La actitud positiva del zoroastrismo, y de gran parte de las corrientes teológicas que de él se derivan, se manifiesta en la suerte final reservada a la humanidad. De hecho, si bien la literatura pahlevi prevé la existencia de un infierno (dushox), de una especie de purgatorio (hammistagan) y de un paraíso (garodman), la apocatástasis del hierro y el fuego desencadenada con la llegada del último hijo de Zoroastro, el Saoshyant, una especie de «redentor» por excelencia (Soshyans en pahlevi), restituye la situación original haciendo que a todos los seres humanos les sea concedida la resurrección de la carne —una doctrina ya documentada en los textos en avéstico reciente—, el perdón y la dicha eterna. Según la interpretación zoroástrica, sería inadmisible una condena definitiva y eterna por las culpas —por graves que éstas sean— cometidas en el tiempo histórico y por tanto limitado de por sí, pues se daría una objetiva desproporción entre falta y castigo.

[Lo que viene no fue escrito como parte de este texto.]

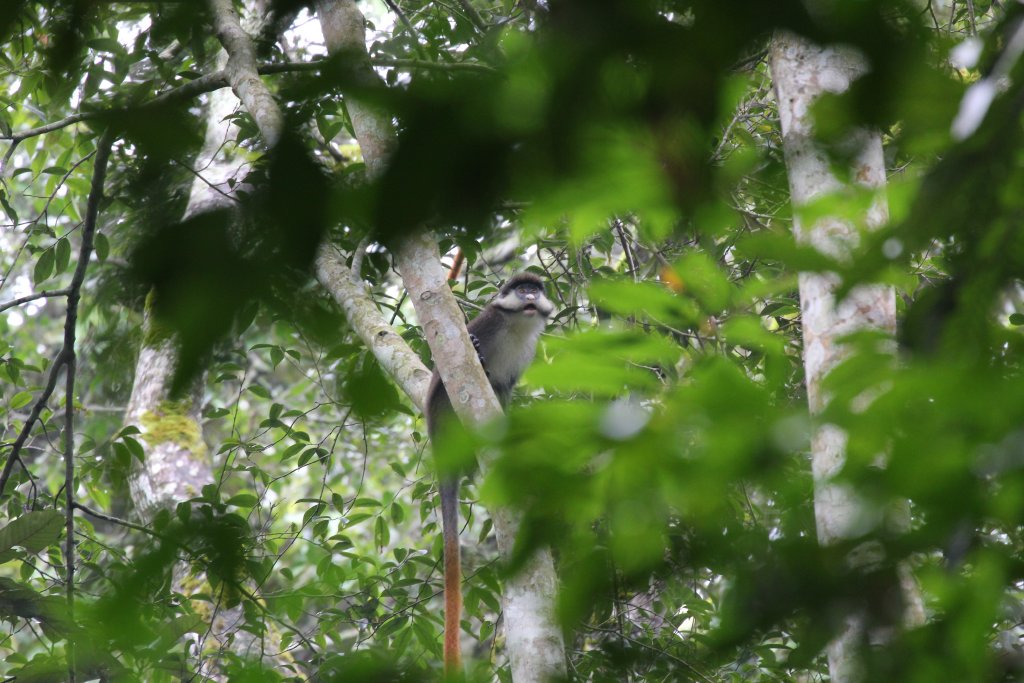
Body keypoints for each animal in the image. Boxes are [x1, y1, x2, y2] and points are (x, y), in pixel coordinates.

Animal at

Por otro lado, tal interpretación es totalmente coherente con la doctrina de la libertad de elección, consumada por los fravashi (frawahr en pahlevi), una suerte de doble espíritu femenino preexistente en cada hombre y cada mujer, los cuales en la fase primigenia de la creación, menog, eligieron arriesgarse a la encarnación aun sabiendo que podrían incurrir en la seducción del mal, pero contando al mismo tiempo con la garantía de acceder a la salvación final.
Finalmente, cabe mencionar muy brevemente que la religión zoroástrica, pese a ser fuertemente reprimida tras la difusión del Islam en la meseta irania y la caída del imperio sasánida en el siglo VII d.C., sigue viva en la actualidad, principalmente en los alrededores de Yezd y Kermán, así como en India y Pakistán, donde sus seguidores se conocen como «parsis». En Europa y América también existen numerosas comunidades zoroástricas de origen persa o indio.